WHAT IS REQUIRED
Only an exact repetition is needed: the lines from the start of the listing below through the line that contains "ring dip: (210, 156)", pictures omitted.
BEGIN
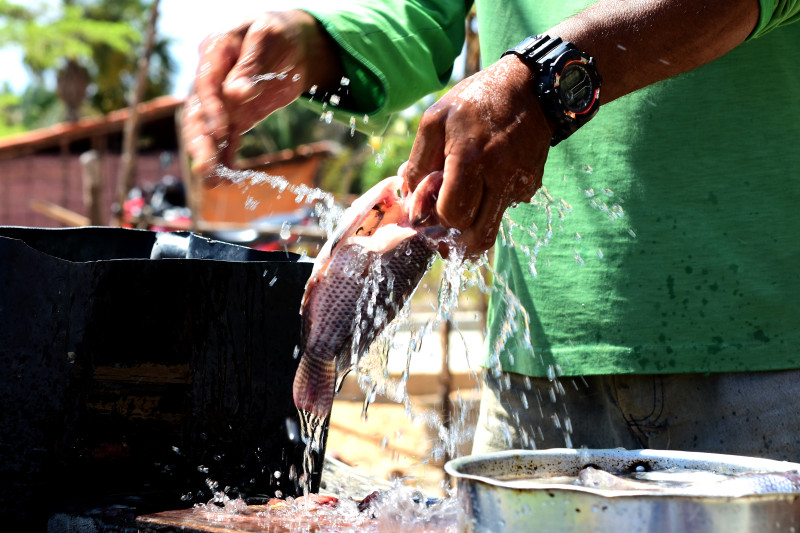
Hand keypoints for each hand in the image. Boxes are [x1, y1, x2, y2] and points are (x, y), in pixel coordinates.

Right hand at [183, 10, 342, 181]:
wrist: (291, 42)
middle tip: (204, 169)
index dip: (210, 108)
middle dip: (200, 142)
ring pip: (209, 130)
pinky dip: (227, 157)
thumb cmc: (277, 33)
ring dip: (210, 156)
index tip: (220, 130)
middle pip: (198, 112)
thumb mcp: (267, 38)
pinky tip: (229, 178)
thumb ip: (251, 65)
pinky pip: (228, 139)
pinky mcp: (237, 116)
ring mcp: (223, 100)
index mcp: (215, 52)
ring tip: (213, 182)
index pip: (206, 84)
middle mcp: (212, 79)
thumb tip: (237, 93)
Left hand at [402, 55, 554, 256]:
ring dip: (473, 221)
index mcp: (471, 159)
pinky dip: (489, 203)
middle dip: (457, 241)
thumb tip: (412, 200)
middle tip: (443, 231)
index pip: (453, 215)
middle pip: (479, 237)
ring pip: (493, 226)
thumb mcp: (434, 120)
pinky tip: (484, 179)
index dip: (437, 219)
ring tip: (461, 198)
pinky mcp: (531, 185)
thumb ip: (418, 163)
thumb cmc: (475, 101)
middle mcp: (500, 177)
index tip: (429, 207)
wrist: (530, 88)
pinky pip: (505, 207)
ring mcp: (520, 184)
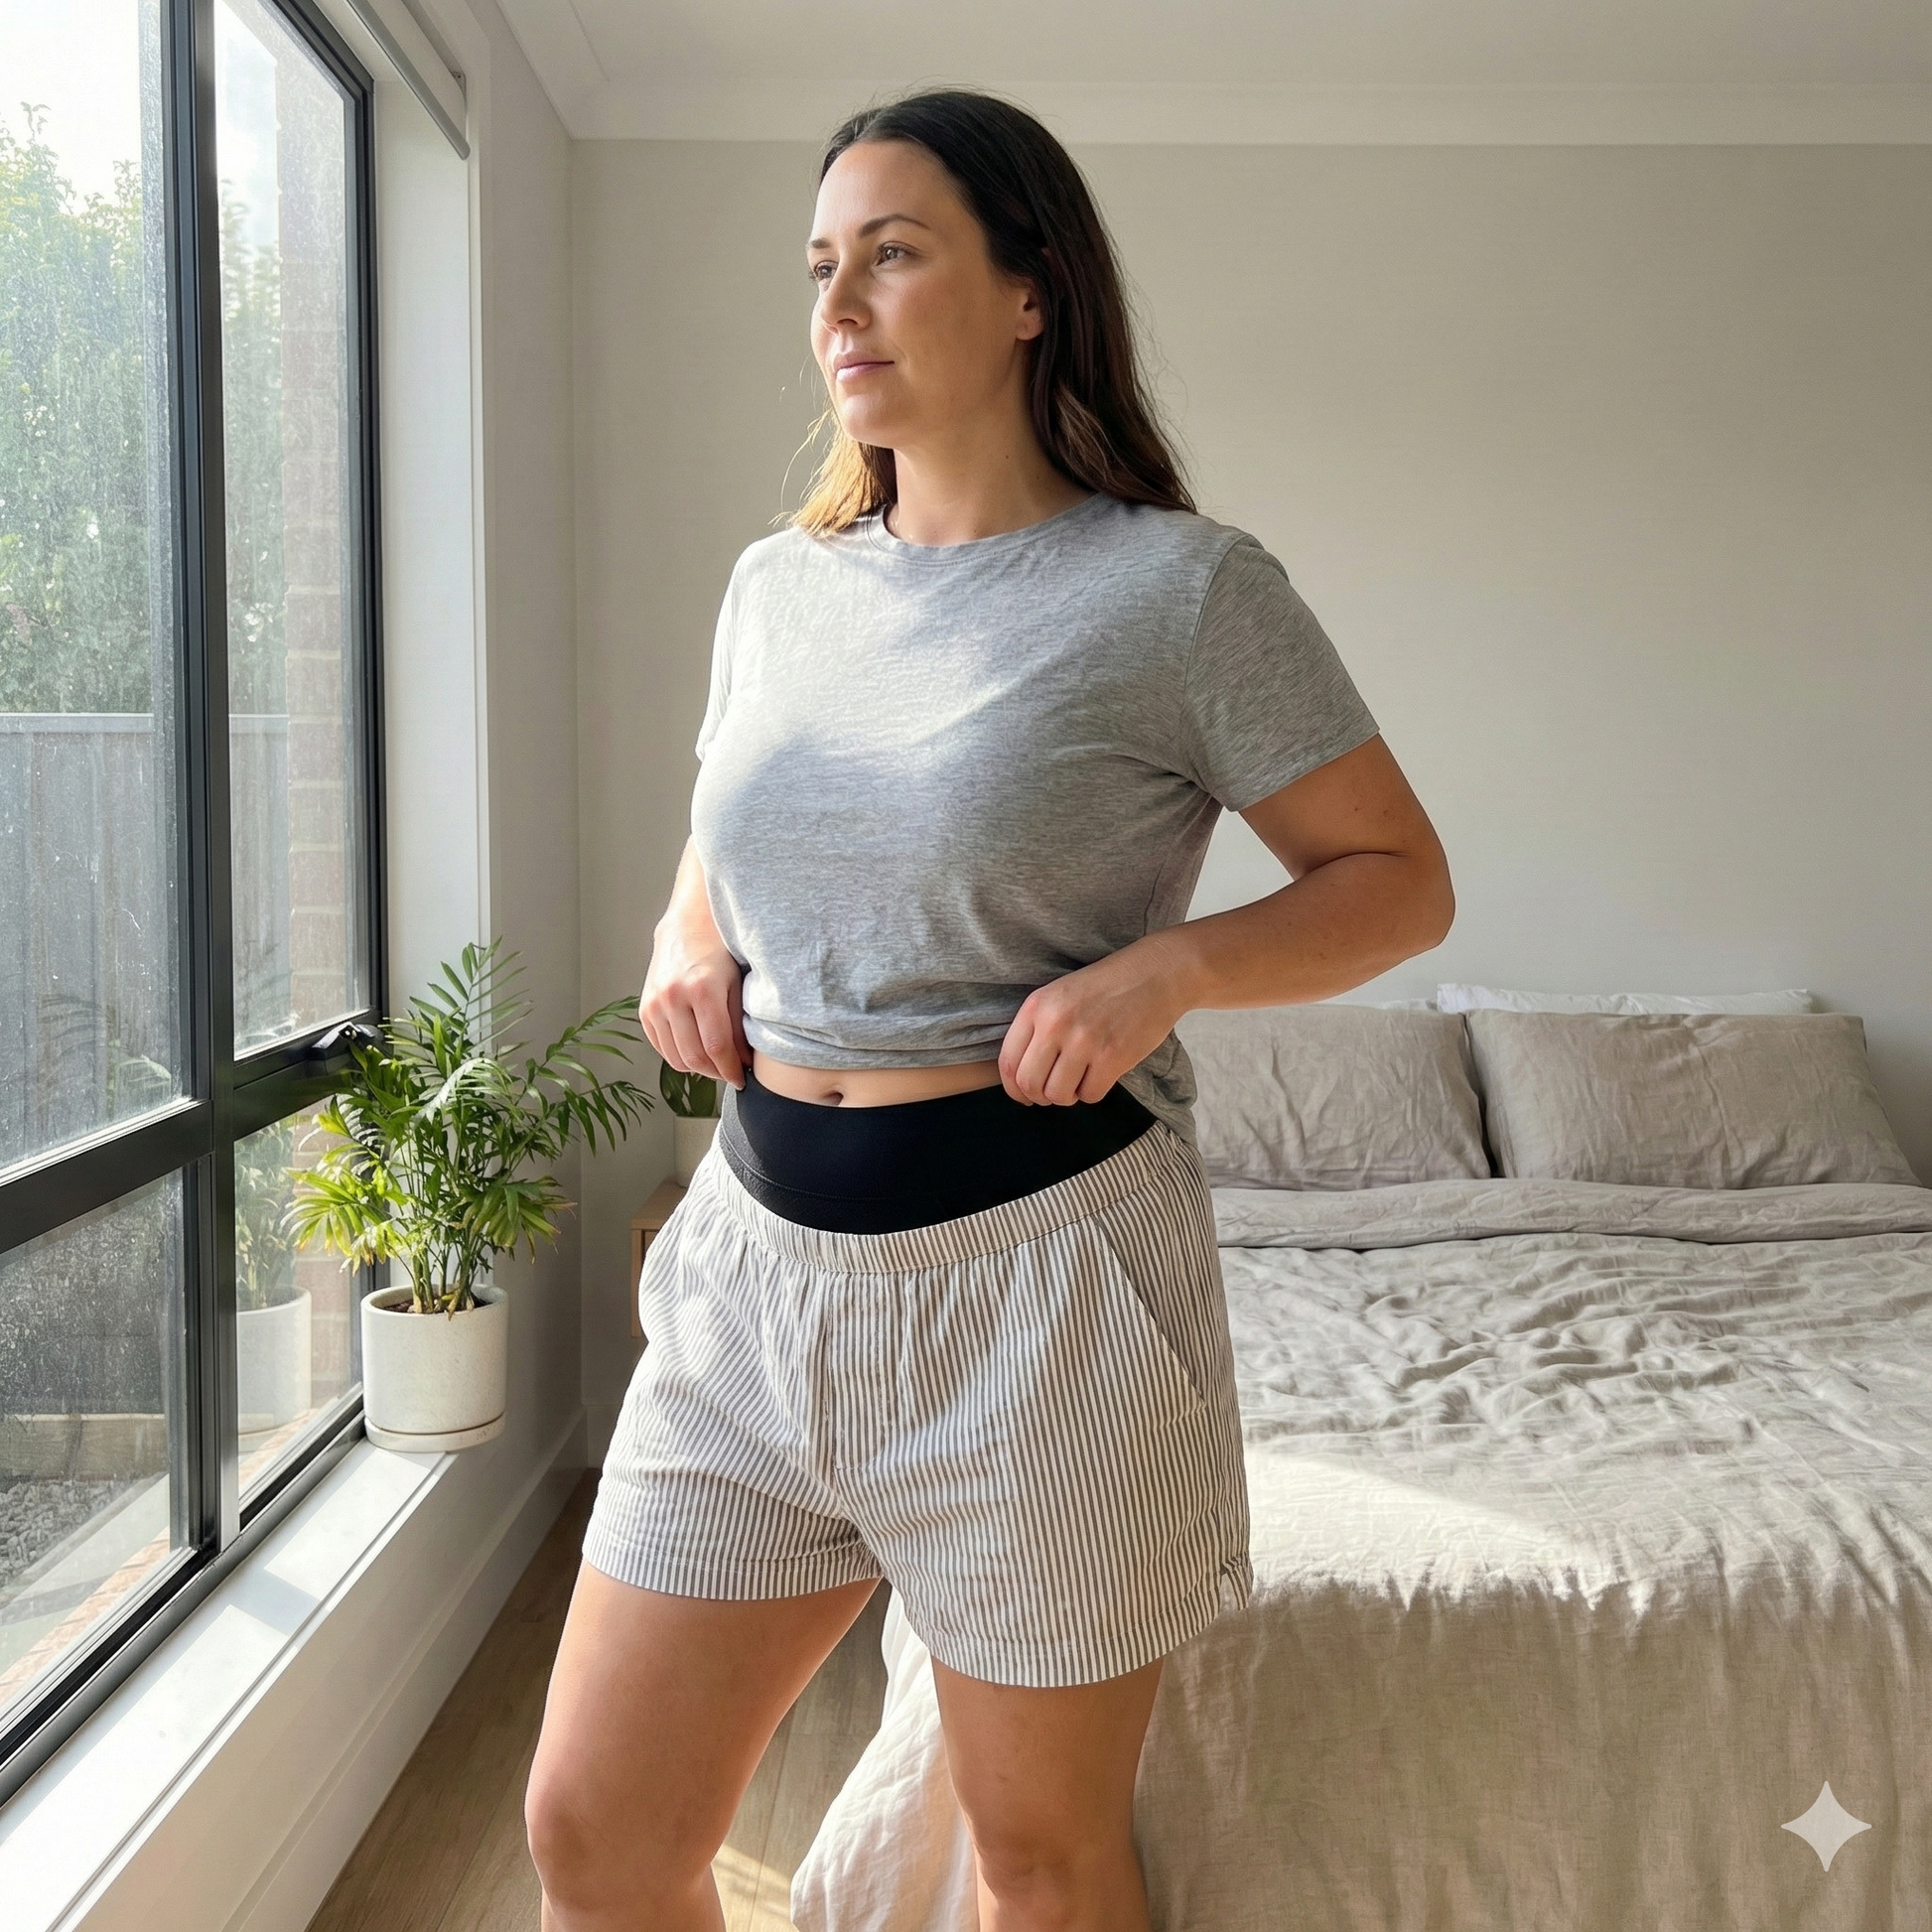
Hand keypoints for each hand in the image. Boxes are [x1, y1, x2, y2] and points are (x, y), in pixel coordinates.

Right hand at [639, 918, 749, 1090]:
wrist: (688, 927)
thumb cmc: (721, 953)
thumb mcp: (738, 984)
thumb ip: (739, 1024)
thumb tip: (745, 1062)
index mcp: (702, 988)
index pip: (717, 1046)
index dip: (731, 1069)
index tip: (742, 1078)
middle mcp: (673, 996)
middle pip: (694, 1057)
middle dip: (716, 1073)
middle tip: (731, 1073)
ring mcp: (655, 1003)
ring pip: (676, 1057)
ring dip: (698, 1068)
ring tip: (716, 1063)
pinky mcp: (644, 1009)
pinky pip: (662, 1047)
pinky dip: (679, 1056)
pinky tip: (697, 1049)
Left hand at [997, 937, 1189, 1105]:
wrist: (1156, 973)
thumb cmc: (1107, 986)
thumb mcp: (1060, 994)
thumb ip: (1037, 1027)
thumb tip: (1020, 1074)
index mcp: (1037, 1006)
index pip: (1007, 1062)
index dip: (1013, 1088)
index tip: (1023, 1095)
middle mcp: (1056, 1024)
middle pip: (1029, 1084)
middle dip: (1039, 1097)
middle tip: (1053, 1092)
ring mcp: (1085, 1041)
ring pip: (1058, 1095)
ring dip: (1067, 1096)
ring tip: (1078, 1081)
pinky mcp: (1113, 1057)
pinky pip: (1090, 1095)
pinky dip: (1092, 1092)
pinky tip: (1100, 1075)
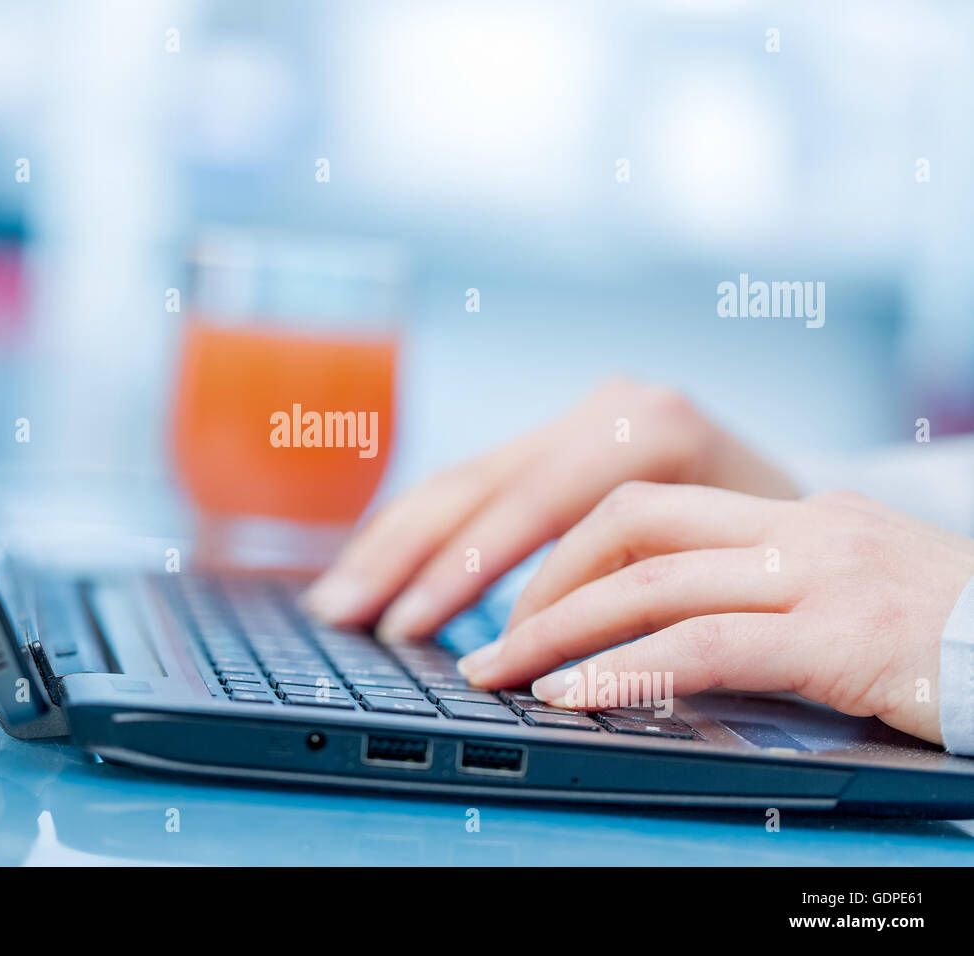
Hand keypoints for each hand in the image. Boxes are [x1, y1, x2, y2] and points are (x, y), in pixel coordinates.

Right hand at [301, 378, 797, 640]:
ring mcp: (578, 415)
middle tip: (341, 616)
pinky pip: (476, 485)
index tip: (407, 631)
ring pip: (462, 481)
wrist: (810, 514)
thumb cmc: (779, 555)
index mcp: (651, 429)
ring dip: (390, 546)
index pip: (531, 505)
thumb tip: (514, 646)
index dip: (459, 572)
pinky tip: (378, 568)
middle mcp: (606, 408)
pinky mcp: (558, 437)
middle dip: (400, 558)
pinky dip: (421, 533)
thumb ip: (623, 592)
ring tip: (336, 602)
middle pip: (477, 486)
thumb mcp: (720, 570)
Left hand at [456, 483, 973, 744]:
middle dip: (539, 577)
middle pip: (628, 523)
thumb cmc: (956, 636)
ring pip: (648, 582)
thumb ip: (765, 593)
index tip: (515, 596)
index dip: (565, 547)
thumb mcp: (852, 591)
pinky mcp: (842, 637)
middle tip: (488, 633)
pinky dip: (625, 671)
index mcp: (795, 512)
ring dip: (555, 628)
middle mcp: (801, 526)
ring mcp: (822, 576)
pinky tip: (574, 697)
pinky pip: (704, 646)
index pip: (647, 504)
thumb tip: (658, 633)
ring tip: (498, 670)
END
ANSWER FOR THIS EXERCISE
Hand keypoints for each hand in the image. Boxes are [x1, y1, x2, y2] and points are (x, y), in pixel coordinates.

Right hand at [183, 10, 342, 181]:
wrist: (291, 42)
middle tip: (204, 169)
index dip: (210, 108)
middle dip: (200, 142)
ring pip: (209, 130)
pinky dip: (227, 157)
thumb cmc: (277, 33)
ring dip: (210, 156)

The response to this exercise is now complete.